7:05 AM -- Smartphone design may never be the same again if a technology developed at a British university lives up to its inventors' claims.
That's what I find myself thinking after hearing the pitch from a startup called Smart Antenna Technologies (SAT) at the Discovering Start-Ups 2012 competition in London this week.
That was just one of the exciting prospects from this heartening event, where 20 different companies from across the U.K. pitched their inventions and business ideas. The panel of judges were from various investors and companies, including Broadcom Corp., Google, Qualcomm Inc., France Télécom - Orange, Silicon Valley Bank and Vodafone Group plc, and they chose five winners from the 20 finalists.
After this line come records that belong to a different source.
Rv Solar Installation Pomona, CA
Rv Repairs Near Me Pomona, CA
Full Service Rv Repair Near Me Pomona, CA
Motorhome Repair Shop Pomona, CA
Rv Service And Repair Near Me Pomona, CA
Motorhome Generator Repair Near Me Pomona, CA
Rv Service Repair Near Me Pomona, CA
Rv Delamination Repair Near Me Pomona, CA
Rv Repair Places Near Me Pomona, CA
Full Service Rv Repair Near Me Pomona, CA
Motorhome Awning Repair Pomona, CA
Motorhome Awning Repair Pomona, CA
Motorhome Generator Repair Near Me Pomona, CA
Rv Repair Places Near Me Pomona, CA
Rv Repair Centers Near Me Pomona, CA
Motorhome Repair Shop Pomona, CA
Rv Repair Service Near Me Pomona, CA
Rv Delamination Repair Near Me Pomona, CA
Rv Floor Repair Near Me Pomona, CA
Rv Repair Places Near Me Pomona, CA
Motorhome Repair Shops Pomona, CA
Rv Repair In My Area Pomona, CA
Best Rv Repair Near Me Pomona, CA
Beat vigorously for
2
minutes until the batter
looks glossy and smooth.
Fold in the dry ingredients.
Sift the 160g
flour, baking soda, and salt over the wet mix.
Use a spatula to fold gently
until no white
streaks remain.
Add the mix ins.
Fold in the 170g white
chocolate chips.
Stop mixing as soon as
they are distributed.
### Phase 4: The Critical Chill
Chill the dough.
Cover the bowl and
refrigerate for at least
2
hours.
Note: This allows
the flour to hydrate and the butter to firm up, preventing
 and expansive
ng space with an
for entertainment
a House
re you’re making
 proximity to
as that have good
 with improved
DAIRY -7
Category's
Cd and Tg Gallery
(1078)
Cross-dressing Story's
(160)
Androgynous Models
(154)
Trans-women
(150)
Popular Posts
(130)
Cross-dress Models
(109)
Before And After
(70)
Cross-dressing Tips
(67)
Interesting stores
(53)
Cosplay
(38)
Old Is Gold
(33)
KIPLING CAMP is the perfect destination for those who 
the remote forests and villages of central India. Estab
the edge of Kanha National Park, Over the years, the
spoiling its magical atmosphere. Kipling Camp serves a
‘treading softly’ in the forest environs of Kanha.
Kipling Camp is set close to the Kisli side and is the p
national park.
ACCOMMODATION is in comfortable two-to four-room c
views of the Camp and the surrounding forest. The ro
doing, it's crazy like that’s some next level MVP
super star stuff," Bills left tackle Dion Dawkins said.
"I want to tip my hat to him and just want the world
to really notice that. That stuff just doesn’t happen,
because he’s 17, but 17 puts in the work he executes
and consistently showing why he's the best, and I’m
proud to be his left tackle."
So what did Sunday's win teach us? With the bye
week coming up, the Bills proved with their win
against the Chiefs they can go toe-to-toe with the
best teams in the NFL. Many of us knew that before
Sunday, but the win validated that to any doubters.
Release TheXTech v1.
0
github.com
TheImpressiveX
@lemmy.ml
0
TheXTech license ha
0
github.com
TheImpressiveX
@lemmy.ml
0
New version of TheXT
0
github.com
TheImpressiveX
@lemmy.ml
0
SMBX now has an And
Smart Antenna Technologies was one of the winners. It's such an early-stage startup that it hasn't yet been spun out from the University of Birmingham (that move is planned for the first quarter of next year).
Here's the pitch: The company says it has developed a smartphone antenna design whereby one antenna can replace all the different antennas that devices require today, and it has 14 patents and two more on the way for its technology. SAT says its design supports frequency bands from 450MHz to 6GHz; supports multiple technologies, including 2G, 3G, 4G, Wi-Fi, Bluetooth, GPS; extends the phone's battery life; is low cost; and takes up about 75 percent less space than current smartphone antenna designs.
It sounds too good to be true, doesn't it? But if it works, I think this could be a significant development for smartphone makers because it would save them money as well as space on the devices while also improving functionality and efficiency.
SAT was just one of many new companies with compelling technology stories at the contest. Here's a snapshot of the other four winners:
- Anvil Semiconductors has patented technology to develop silicon carbide power semiconductor devices for the same price as silicon technology.
- D-RisQ provides automation software that reduces development costs of complex systems, such as industrial machinery or military aircraft.
- Skin Analytics has a smartphone app that tracks changes in moles to help detect melanoma skin cancer.
- TopicLogic has a Web service for businesses that helps them manage and share digital files.
It was fascinating to see so much creativity and innovation in one place. And even though many of these startups still face the task of convincing investors to back them, it's exciting to think that any of them could kick off the next big thing in wireless and telecom.